In a post-punk world, the Union Hall would continue to host leading-edge acts. The Fall played there in 1982, with locals Naked Spots Dance opening. (A six-disc box set of live Fall recordings from this period includes several tracks from this tour, with at least one from the Union Hall.) The following year, The Birthday Party – on the brink of disintegration amid drug habits and internal friction – rallied to play a legendary set. In 1985 the Topp Twins teamed up with Midnight Oil’s Peter Garrett for an evening of anti-nuclear agitation, and the following year the Students Association joined with TVNZ’s Radio With Pictures to promote a concert by the country’s most political reggae bands: Herbs, Aotearoa and Dread Beat & Blood. Several South Island bands from the Flying Nun convent – Sneaky Feelings, the Verlaines, the Bats, the Chills – stopped by, as did a string of international visitors including Billy Bragg, The Go-Betweens and Schnell Fenster, Violent Femmes, The Mad Professor, Throwing Muses, and Pop Will Eat Itself.
But by the early 90s student culture had undergone a sea change. The neoliberal reforms of the 80s and introduction of user-pays education encouraged students to see themselves as “clients” rather than a community. Radio Active, the student station which had begun in 1976 and been an important promoter of campus concerts, parted with the Students Association in 1992 to become a private, semi-commercial broadcaster. That same year the Student Arts Council was dissolved. As the decade wore on, the lowering of drinking ages and a raft of new media competed for students’ leisure time.
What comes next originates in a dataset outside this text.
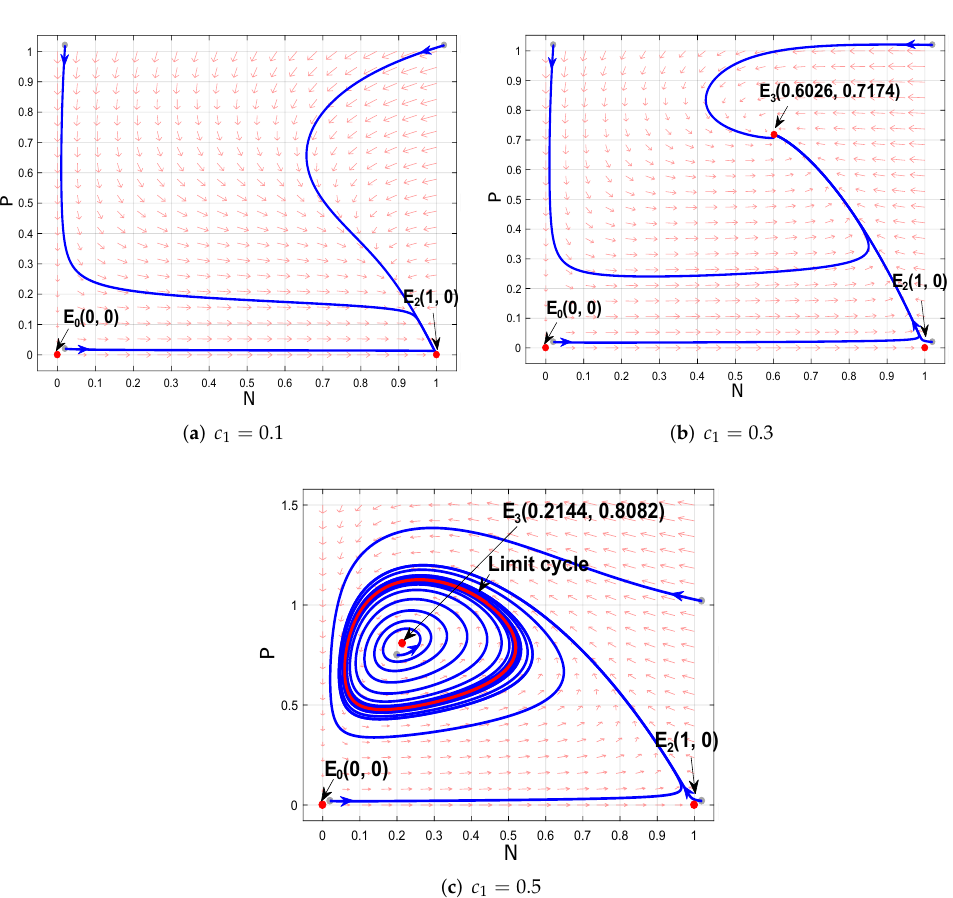
Figure 4. Phase Portraits of the system (3) with parameter values as in Table 2 and ( a ) c 1 = 0.1, ( b ) c 1 = 0.3, and ( c ) c 1 =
What’s more, the requirements of a resource consent, introduced after legal action was taken by an irritable campus neighbour, saw a reduction in the number of shows allowed in the hall. There were still some memorable ones: Fugazi in 1997, The Shins in 2005, NOFX in 2007. But live music ceased to be the vital part of university life it had been in the 70s and 80s. In 2011 perhaps the last great Orientation package brought MGMT, De La Soul and Unknown Mortal Orchestra to the hall.
The following year, legislation introduced by the Act Party removed compulsory student body membership, drastically reshaping the Students’ Association’s budgets and decimating its ability to promote events. The hall has continued to host the occasional concert. Marlon Williams in 2018 and Aldous Harding the following year saw teenagers swaying side by side with sixty-somethings who had frequented the hall in the 70s. But current constraints make it difficult to mount the kind of shows there that today’s students might rally to.